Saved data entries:
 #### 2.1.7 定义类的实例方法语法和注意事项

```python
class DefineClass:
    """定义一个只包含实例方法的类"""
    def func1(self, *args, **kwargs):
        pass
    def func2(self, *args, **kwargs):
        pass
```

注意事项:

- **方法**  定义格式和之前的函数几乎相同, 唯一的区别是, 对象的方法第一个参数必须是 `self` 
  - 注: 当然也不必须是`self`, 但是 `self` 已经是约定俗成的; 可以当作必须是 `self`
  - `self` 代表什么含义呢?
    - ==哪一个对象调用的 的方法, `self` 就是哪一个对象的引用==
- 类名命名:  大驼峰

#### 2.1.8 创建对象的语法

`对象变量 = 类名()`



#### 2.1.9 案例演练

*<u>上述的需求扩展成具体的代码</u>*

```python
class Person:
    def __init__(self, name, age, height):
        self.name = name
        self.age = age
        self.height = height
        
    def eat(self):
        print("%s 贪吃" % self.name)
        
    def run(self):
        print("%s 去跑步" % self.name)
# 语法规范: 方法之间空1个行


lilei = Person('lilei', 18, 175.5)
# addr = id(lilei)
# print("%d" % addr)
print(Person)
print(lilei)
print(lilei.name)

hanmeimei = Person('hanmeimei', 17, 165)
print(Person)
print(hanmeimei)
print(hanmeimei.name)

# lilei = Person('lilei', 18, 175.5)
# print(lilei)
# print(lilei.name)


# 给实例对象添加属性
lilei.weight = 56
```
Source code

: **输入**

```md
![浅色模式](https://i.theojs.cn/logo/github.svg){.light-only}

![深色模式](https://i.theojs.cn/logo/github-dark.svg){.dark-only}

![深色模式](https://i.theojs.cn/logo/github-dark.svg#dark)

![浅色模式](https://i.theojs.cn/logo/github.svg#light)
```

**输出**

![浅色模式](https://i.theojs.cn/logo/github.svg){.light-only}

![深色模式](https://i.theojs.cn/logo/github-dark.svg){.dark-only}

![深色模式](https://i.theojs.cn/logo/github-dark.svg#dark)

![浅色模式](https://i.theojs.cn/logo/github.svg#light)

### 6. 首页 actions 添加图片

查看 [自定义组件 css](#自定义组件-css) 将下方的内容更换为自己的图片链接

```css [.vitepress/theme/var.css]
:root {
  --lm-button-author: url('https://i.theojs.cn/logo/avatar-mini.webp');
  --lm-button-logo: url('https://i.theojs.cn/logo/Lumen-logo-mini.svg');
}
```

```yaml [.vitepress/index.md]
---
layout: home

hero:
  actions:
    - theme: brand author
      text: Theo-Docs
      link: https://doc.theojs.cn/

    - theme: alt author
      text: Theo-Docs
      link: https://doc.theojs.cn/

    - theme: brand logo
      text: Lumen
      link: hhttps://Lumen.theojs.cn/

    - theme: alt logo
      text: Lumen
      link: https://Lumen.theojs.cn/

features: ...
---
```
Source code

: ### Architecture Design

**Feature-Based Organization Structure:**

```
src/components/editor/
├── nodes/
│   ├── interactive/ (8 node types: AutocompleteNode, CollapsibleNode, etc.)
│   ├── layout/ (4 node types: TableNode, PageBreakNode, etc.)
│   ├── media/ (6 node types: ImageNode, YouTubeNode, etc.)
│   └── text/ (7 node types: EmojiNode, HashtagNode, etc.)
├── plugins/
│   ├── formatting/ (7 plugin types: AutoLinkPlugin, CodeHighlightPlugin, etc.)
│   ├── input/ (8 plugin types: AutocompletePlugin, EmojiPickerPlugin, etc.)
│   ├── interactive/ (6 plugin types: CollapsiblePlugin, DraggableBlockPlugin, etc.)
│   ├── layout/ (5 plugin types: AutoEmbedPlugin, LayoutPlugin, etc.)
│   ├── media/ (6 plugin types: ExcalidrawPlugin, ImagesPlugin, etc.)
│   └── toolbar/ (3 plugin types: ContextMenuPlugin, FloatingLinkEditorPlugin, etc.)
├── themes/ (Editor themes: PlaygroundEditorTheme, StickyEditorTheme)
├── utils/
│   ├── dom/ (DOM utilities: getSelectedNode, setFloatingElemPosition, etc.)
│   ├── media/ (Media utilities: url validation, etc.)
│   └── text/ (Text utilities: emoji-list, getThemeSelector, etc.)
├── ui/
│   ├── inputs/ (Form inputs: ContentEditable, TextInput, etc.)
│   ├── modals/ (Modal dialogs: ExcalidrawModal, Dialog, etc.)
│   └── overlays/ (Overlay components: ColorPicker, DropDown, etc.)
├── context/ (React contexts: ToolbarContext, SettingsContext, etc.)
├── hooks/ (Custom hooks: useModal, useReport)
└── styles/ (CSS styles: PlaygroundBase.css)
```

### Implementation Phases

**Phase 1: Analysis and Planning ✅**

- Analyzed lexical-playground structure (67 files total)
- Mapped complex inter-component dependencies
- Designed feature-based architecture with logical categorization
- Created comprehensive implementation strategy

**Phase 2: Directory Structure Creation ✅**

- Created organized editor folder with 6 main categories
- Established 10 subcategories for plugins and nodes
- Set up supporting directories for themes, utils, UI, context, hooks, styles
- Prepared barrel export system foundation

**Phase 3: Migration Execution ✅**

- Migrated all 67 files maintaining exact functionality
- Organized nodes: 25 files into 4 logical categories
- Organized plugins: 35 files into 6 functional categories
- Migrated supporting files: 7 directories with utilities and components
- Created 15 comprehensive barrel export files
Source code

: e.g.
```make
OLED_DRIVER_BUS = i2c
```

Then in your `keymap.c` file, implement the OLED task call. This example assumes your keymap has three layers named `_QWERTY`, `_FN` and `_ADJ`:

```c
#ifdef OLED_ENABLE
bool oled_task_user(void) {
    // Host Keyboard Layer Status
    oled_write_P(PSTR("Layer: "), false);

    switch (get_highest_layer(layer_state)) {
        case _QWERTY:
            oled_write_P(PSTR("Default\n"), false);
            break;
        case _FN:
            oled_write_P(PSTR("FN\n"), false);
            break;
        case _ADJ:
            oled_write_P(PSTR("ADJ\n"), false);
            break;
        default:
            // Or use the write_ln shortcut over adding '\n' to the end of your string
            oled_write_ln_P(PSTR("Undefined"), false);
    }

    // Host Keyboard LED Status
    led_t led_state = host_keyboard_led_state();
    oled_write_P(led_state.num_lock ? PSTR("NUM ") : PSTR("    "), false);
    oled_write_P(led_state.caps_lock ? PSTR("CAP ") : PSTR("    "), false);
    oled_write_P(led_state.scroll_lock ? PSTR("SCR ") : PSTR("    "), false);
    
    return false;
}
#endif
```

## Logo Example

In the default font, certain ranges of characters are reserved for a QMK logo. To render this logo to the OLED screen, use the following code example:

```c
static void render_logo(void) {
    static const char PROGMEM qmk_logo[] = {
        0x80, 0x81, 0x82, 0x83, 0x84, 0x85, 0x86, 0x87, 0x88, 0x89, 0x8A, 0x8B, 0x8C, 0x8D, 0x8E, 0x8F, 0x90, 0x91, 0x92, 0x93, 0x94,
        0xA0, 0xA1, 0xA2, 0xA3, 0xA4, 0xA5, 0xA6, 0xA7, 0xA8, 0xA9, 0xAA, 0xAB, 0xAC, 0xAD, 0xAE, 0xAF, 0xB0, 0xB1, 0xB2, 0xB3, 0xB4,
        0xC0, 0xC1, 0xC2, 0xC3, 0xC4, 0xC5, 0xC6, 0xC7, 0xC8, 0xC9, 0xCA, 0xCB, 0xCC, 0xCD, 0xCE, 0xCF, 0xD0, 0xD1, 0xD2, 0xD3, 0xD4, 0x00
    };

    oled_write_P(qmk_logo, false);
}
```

(Task objective)
Each entry given above is to be duplicated exactly.

(Written solution)
 #### 2.1.7 定义类的实例方法语法和注意事项

```python
class DefineClass:
    """定义一个只包含实例方法的类"""
    def func1(self, *args, **kwargs):
        pass
    def func2(self, *args, **kwargs):
        pass
```

注意事项:

- **方法**  定义格式和之前的函数几乎相同, 唯一的区别是, 对象的方法第一个参数必须是 `self` 
  - 注: 当然也不必须是`self`, 但是 `self` 已经是约定俗成的; 可以当作必须是 `self`
  - `self` 代表什么含义呢?
    - ==哪一个对象调用的 的方法, `self` 就是哪一个对象的引用==
- 类名命名:  大驼峰

#### 2.1.8 创建对象的语法

`对象变量 = 类名()`



#### 2.1.9 案例演练

*<u>上述的需求扩展成具体的代码</u>*

```python
class Person:
    def __init__(self, name, age, height):
        self.name = name
        self.age = age
        self.height = height
        
    def eat(self):
        print("%s 贪吃" % self.name)
        
    def run(self):
        print("%s 去跑步" % self.name)
# 语法规范: 方法之间空1个行


lilei = Person('lilei', 18, 175.5)
# addr = id(lilei)
# print("%d" % addr)
print(Person)
print(lilei)
print(lilei.name)

hanmeimei = Person('hanmeimei', 17, 165)
print(Person)
print(hanmeimei)
print(hanmeimei.name)

# lilei = Person('lilei', 18, 175.5)
# print(lilei)
# print(lilei.name)


# 给实例对象添加属性
lilei.weight = 56
```
Source code

: **输入**

```md
![浅色模式](https://i.theojs.cn/logo/github.svg){.light-only}

![深色模式](https://i.theojs.cn/logo/github-dark.svg){.dark-only}

![深色模式](https://i.theojs.cn/logo/github-dark.svg#dark)

![浅色模式](https://i.theojs.cn/logo/github.svg#light)
```

**输出**

![浅色模式](https://i.theojs.cn/logo/github.svg){.light-only}

![深色模式](https://i.theojs.cn/logo/github-dark.svg){.dark-only}

![深色模式](https://i.theojs.cn/logo/github-dark.svg#dark)

![浅色模式](https://i.theojs.cn/logo/github.svg#light)

### 6. 首页 actions 添加图片

查看 [自定义组件 css](#自定义组件-css) 将下方的内容更换为自己的图片链接

```css [.vitepress/theme/var.css]
:root {
  --lm-button-author: url('https://i.theojs.cn/logo/avatar-mini.webp');
  --lm-button-logo: url('https://i.theojs.cn/logo/Lumen-logo-mini.svg');
}
```

```yaml [.vitepress/index.md]
---
layout: home

hero:
  actions:
    - theme: brand author
      text: Theo-Docs
      link: https://doc.theojs.cn/

    - theme: alt author
      text: Theo-Docs
      link: https://doc.theojs.cn/

    - theme: brand logo
      text: Lumen
      link: hhttps://Lumen.theojs.cn/

    - theme: alt logo
      text: Lumen
      link: https://Lumen.theojs.cn/

features: ...
---
```
Source code

: ### Architecture Design

**Feature-Based Organization Structure:**

```
src/components/editor/
├── nodes/
│   ├── interactive/ (8 node types: AutocompleteNode, CollapsibleNode, etc.)
│   ├── layout/ (4 node types: TableNode, PageBreakNode, etc.)
│   ├── media/ (6 node types: ImageNode, YouTubeNode, etc.)
│   └── text/ (7 node types: EmojiNode, HashtagNode, etc.)
├── plugins/
│   ├── formatting/ (7 plugin types: AutoLinkPlugin, CodeHighlightPlugin, etc.)
│   ├── input/ (8 plugin types: AutocompletePlugin, EmojiPickerPlugin, etc.)
│   ├── interactive/ (6 plugin types: CollapsiblePlugin, DraggableBlockPlugin, etc.)
│   ├── layout/ (5 plugin types: AutoEmbedPlugin, LayoutPlugin, etc.)
│   ├── media/ (6 plugin types: ExcalidrawPlugin, ImagesPlugin, etc.)
│   └── toolbar/ (3 plugin types: ContextMenuPlugin, FloatingLinkEditorPlugin, etc.)
├── themes/ (Editor themes: PlaygroundEditorTheme, StickyEditorTheme)
├── utils/
│   ├── dom/ (DOM utilities: getSelectedNode, setFloatingElemPosition, etc.)
│   ├── media/ (Media utilities: url validation, etc.)
│   └── text/ (Text utilities: emoji-list, getThemeSelector, etc.)
├── ui/
│   ├── inputs/ (Form inputs: ContentEditable, TextInput, etc.)
│   ├── modals/ (Modal dialogs: ExcalidrawModal, Dialog, etc.)
│   └── overlays/ (Overlay components: ColorPicker, DropDown, etc.)
├── context/ (React contexts: ToolbarContext, SettingsContext, etc.)
├── hooks/ (Custom hooks: useModal, useReport)
└── styles/ (CSS styles: PlaygroundBase.css)
```

### Implementation Phases

**Phase 1: Analysis and Planning ✅**

- Analyzed lexical-playground structure (67 files total)
- Mapped complex inter-component dependencies
- Designed feature-based architecture with logical categorization
- Created comprehensive implementation strategy

**Phase 2: Directory Structure Creation ✅**

- Created organized editor folder with 6 main categories
- Established 10 subcategories for plugins and nodes
- Set up supporting directories for themes, utils, UI, context, hooks, styles
- Prepared barrel export system foundation

**Phase 3: Migration Execution ✅**

- Migrated all 67 files maintaining exact functionality
- Organized nodes: 25 files into 4 logical categories
- Organized plugins: 35 files into 6 functional categories
- Migrated supporting files: 7 directories with utilities and components
- Created 15 comprehensive barrel export files
Source code

: e.g.
```make
OLED_DRIVER_BUS = i2c
```

Then in your `keymap.c` file, implement the OLED task call. This example assumes your keymap has three layers named `_QWERTY`, `_FN` and `_ADJ`:

```c
#ifdef OLED_ENABLE
bool oled_task_user(void) {
    // Host Keyboard Layer Status
    oled_write_P(PSTR("Layer: "), false);

    switch (get_highest_layer(layer_state)) {
        case _QWERTY:
            oled_write_P(PSTR("Default\n"), false);
            break;
        case _FN:
            oled_write_P(PSTR("FN\n"), false);
            break;
        case _ADJ:
            oled_write_P(PSTR("ADJ\n"), false);
            break;
        default:
            // Or use the write_ln shortcut over adding '\n' to the end of your string
            oled_write_ln_P(PSTR("Undefined"), false);
    }

    // Host Keyboard LED Status
    led_t led_state = host_keyboard_led_state();
    oled_write_P(led_state.num_lock ? PSTR("NUM ") : PSTR("    "), false);
    oled_write_P(led_state.caps_lock ? PSTR("CAP ") : PSTR("    "), false);
    oled_write_P(led_state.scroll_lock ? PSTR("SCR ") : PSTR("    "), false);
    
    return false;
}
#endif
```

## Logo Example

In the default font, certain ranges of characters are reserved for a QMK logo. To render this logo to the OLED screen, use the following code example:

```c
static void render_logo(void) {
    static const char PROGMEM qmk_logo[] = {
        0x80, 0x81, 0x82, 0x83, 0x84, 0x85, 0x86, 0x87, 0x88, 0x89, 0x8A, 0x8B, 0x8C, 0x8D, 0x8E, 0x8F, 0x90, 0x91, 0x92, 0x93, 0x94,
        0xA0, 0xA1, 0xA2, 0xA3, 0xA4, 0xA5, 0xA6, 0xA7, 0xA8, 0xA9, 0xAA, 0xAB, 0xAC, 0xAD, 0xAE, 0xAF, 0xB0, 0xB1, 0xB2, 0xB3, 0xB4,
        0xC0, 0xC1, 0xC2, 0xC3, 0xC4, 0xC5, 0xC6, 0xC7, 0xC8, 0xC9, 0xCA, 0xCB, 0xCC, 0xCD, 0xCE, 0xCF, 0xD0, 0xD1, 0xD2, 0xD3, 0xD4, 0x00
    };

    oled_write_P(qmk_logo, false);
}
```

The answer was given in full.